As an experienced rider for the Akron Police Department, he is trained to maneuver his motorcycle in any hazard, so it was shocking to him when he saw pictures of his motorcycle lying on the ground. Most recently, he even underwent a two-week crash course.

“One of the first things I asked my sergeant was if I was able to stop and he said no," McKeel said. "Knowing I laid down the motorcycle, that concerned me and that’s why I wish I could remember more because it’s either, well, if I laid the bike down I knew I was going to hit the vehicle and I didn't have enough room to safely stop. That’s the last thing I remember."

The alleged drunk driver of the vehicle, Corrie Sharpe, 65, was driving a 2002 Toyota Sienna minivan with her 11-year-old granddaughter.

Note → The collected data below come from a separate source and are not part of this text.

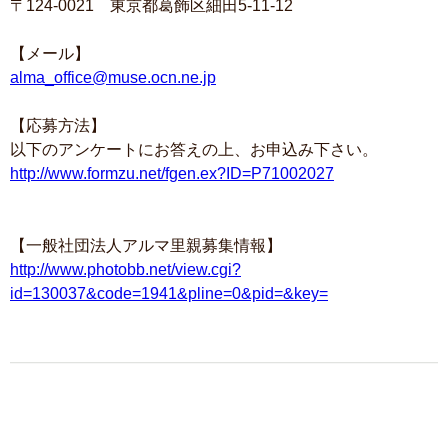
〒124-0021 東京都葛飾区細田5-11-12
【メール】
alma_office@muse.ocn.ne.jp
【応募方法】
以下のアンケートにお答えの上、お申込み下さい。
http://www.formzu.net/fgen.ex?ID=P71002027
【一般社団法人アルマ里親募集情報】
http://www.photobb.net/view.cgi?
id=130037&code=1941&pline=0&pid=&key=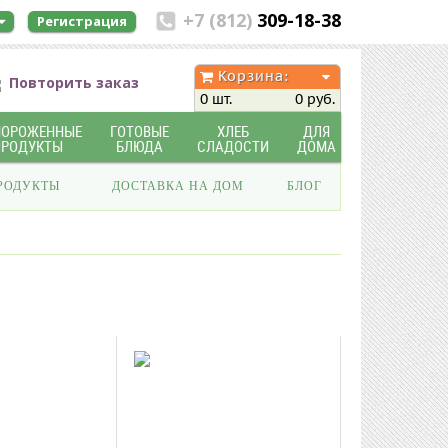
+7 (812)
309-18-38
Регистрация
Корзина:
Повторить заказ
0 шт.
0 руб.
МОРОЖЕННЫЕ
ГОТОВЫЕ
ХЛЕБ
ДЛЯ
ПРОДУКТЫ
БЛЮДА
СЛАДОСТИ
ДОМА
РОДУКТЫ
ДОСТАВКА НА ДОМ
БЛОГ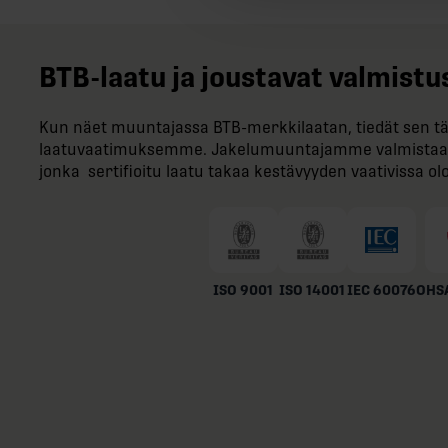
BTB-​laatu ja joustavat valmis
Kun näet muuntajassa BTB-​merkkilaatan, tiedät sen tä
laatuvaatimuksemme. Jakelumuuntajamme valmistaa
jonka sertifioitu laatu takaa kestävyyden vaativissa ol
ISO 9001
ISO 14001
IEC 60076
OHSA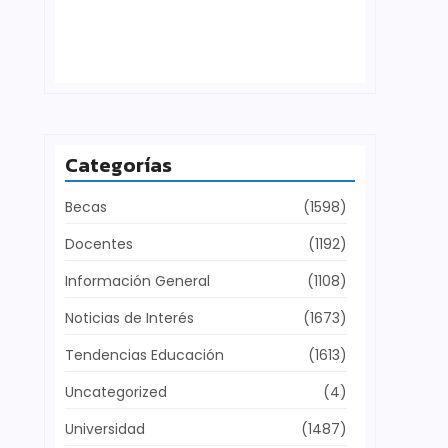
Defensa del patrimonio cultural
julio 28, 2026
Categorías
Becas
(1598)
Docentes
(1192)
Información General
(1108)
Noticias de Interés
(1673)
Tendencias Educación
(1613)
Uncategorized
(4)
Universidad
(1487)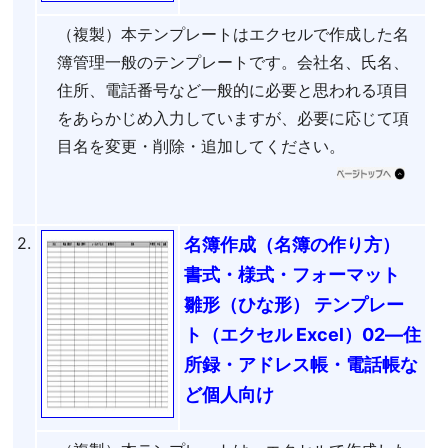
（複製）本テンプレートはエクセルで作成した名
簿管理一般のテンプレートです。会社名、氏名、
住所、電話番号など一般的に必要と思われる項目
をあらかじめ入力していますが、必要に応じて項
目名を変更・削除・追加してください。
2.
名簿作成（名簿の作り方）
書式・様式・フォーマット
雛形（ひな形） テンプレー
ト（エクセル Excel）02―住
所録・アドレス帳・電話帳な
ど個人向け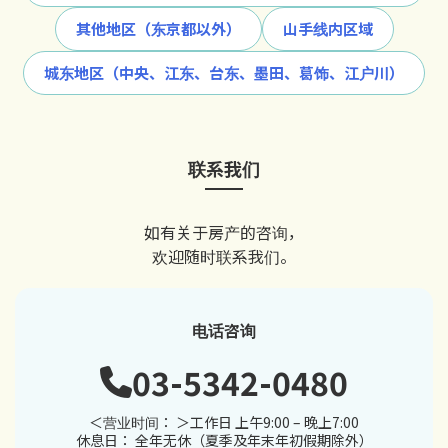
其他地区（东京都以外）
山手线内区域
城东地区（中央、江东、台东、墨田、葛饰、江户川）
联系我们
如有关于房产的咨询，
欢迎随时联系我们。
电话咨询
03-5342-0480
＜营业时间： ＞工作日 上午9:00 – 晚上7:00
休息日： 全年无休（夏季及年末年初假期除外）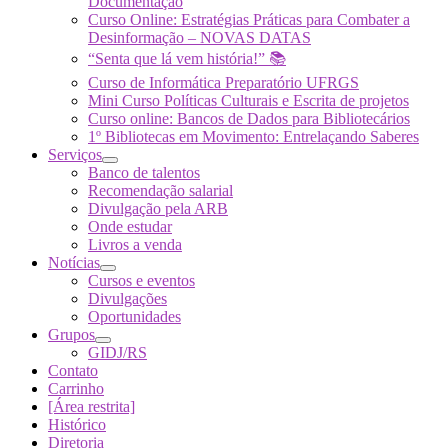
Documentação
Curso Online: Estratégias Práticas para Combater a
Desinformação – NOVAS DATAS
“Senta que lá vem história!” 📚
Curso de Informática Preparatório UFRGS
Mini Curso Políticas Culturais e Escrita de projetos
Curso online: Bancos de Dados para Bibliotecários
1º Bibliotecas em Movimento: Entrelaçando Saberes
Serviços
Banco de talentos
Recomendação salarial
Divulgação pela ARB
Onde estudar
Livros a venda
Notícias
Cursos e eventos
Divulgações
Oportunidades
Grupos
GIDJ/RS
Contato
Carrinho
[Área restrita]
Histórico
Diretoria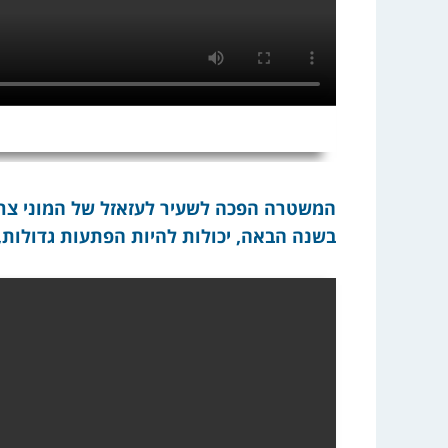
המשטרה הפכה לשעיר לעזאזל של המוני צרפת
בשנה הבאה, יכולות להיות הפתעות גדולות, ל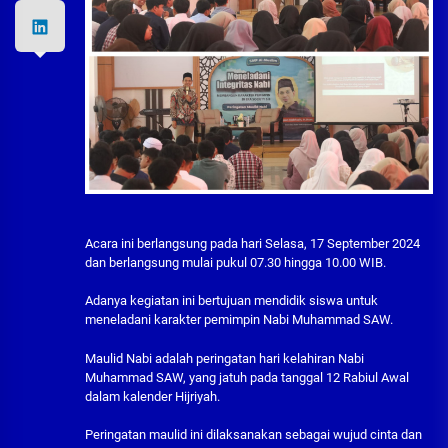
Acara ini berlangsung pada hari Selasa, 17 September 2024
dan berlangsung mulai pukul 07.30 hingga 10.00 WIB.
Adanya kegiatan ini bertujuan mendidik siswa untuk
meneladani karakter pemimpin Nabi Muhammad SAW.
Maulid Nabi adalah peringatan hari kelahiran Nabi
Muhammad SAW, yang jatuh pada tanggal 12 Rabiul Awal
dalam kalender Hijriyah.
Peringatan maulid ini dilaksanakan sebagai wujud cinta dan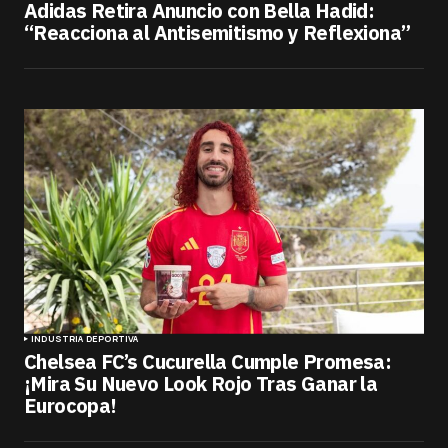
Adidas Retira Anuncio con Bella Hadid:
“Reacciona al Antisemitismo y Reflexiona”
INDUSTRIA DEPORTIVA
Chelsea FC’s Cucurella Cumple Promesa:
¡Mira Su Nuevo Look Rojo Tras Ganar la
Eurocopa!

When McKeel was asked if he is bitter or has any resentment towards the driver, he said "no," but also mentioned the 11-year-old is the other victim of a poor choice.

"As an 11-year-old, you don’t have a choice who you get into the car with. That’s the sad part. So for her sake, I am glad it was me who hit her rather than a large pick-up truck or an SUV coming down or the speeding car I was trying to stop. The 11-year-old is really the unfortunate victim in this too because she doesn’t have a choice," said McKeel.

McKeel's wife, Dawn, said she doesn't live in fear and knows he will do his best to come home.

"You get that knock on the door. They told me right away he is fine. I try to remain calm. I don’t want to make the kids upset. I support his decision. I know he is safe. He has great training. He will make it through," she said. "My message is pick up the phone and call somebody. Pick up the phone and call. Just keep everyone safe."